After dinner seven of us went out to see the festivities downtown. We looked at the food, saw what they were selling, and bought a few things. I got some delicious candy from one of the many candy stands. Then we came upon the Ferris wheel. Alejandro and I bravely decided to go on it. Now, I’m not afraid of Ferris wheels, but Ferris wheels in El Salvador make me nervous. I was especially nervous because I saw how they were setting it up a few days ago. The guys were climbing up the Ferris wheel without harnesses putting things together by hand. As I was on it tonight I thought of them screwing it together piece by piece. They also made it go very fast which didn’t excite me too much. But I survived and can proudly say I rode a Ferris wheel in El Salvador.

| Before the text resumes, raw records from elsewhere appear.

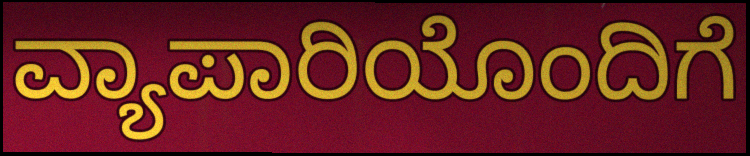
ವ್ಯಾಪಾರಿಯೊಂದಿಗೆ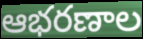
ఆభరణాలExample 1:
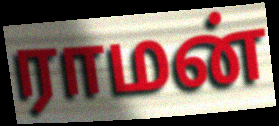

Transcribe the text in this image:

ராமன்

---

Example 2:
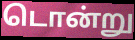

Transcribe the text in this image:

டொன்று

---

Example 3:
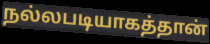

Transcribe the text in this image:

நல்லபடியாகத்தான்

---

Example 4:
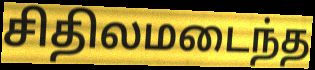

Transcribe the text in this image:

சிதிலமடைந்த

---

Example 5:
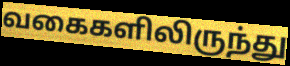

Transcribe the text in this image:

வகைகளிலிருந்துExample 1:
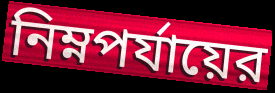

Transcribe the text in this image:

নিম্নপর্যায়ের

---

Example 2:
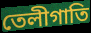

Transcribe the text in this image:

তেলীগাতি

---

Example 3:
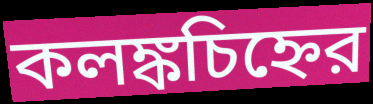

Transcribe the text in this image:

কলঙ্কচিহ্নের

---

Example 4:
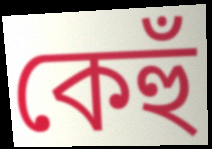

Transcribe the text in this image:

কেহুঁ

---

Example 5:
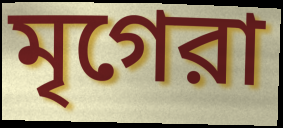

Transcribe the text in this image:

মৃগেরা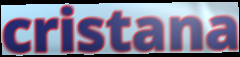
cristana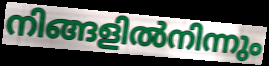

Then David wanted to go on the bumper cars. So he, Alejandro, and I bought tickets. It was lots of fun ramming into each other. And now I can say I drove in El Salvador. We may be going back sometime this week. I’m seriously considering the small roller coaster. After all, the wheel on an airplane could fall on my head tomorrow (see yesterday’s bog). On the way back to the house I ran into one of my students and stopped to talk to him for a while. Back at the house we had some Dos Equis and chatted a while longer. We discovered we were all on Facebook and promptly friended each other. For a while David couldn’t access his Facebook page and I thought he didn’t have one. But we eventually figured it out. David, Kimberly, and I stayed up late talking about Facebook and mental disorders. I have a feeling we’ll be having many late night talks.

Until tomorrow!

Riding the bumper cars!!

Riding the Ferris wheel. I look like I'm asleep.

p.s. I just saw a mosquito fly by

1 comment:

Matt said...

Yet another exciting day! Sounds the house is pretty full now. Did you know people from Des Moines were coming? I'm glad you have been able to meet and connect with so many people and that you got to ride the Ferris wheel.
I think to get rid of the mosquitos they should release some more bats. They would scarf the mosquitos right up.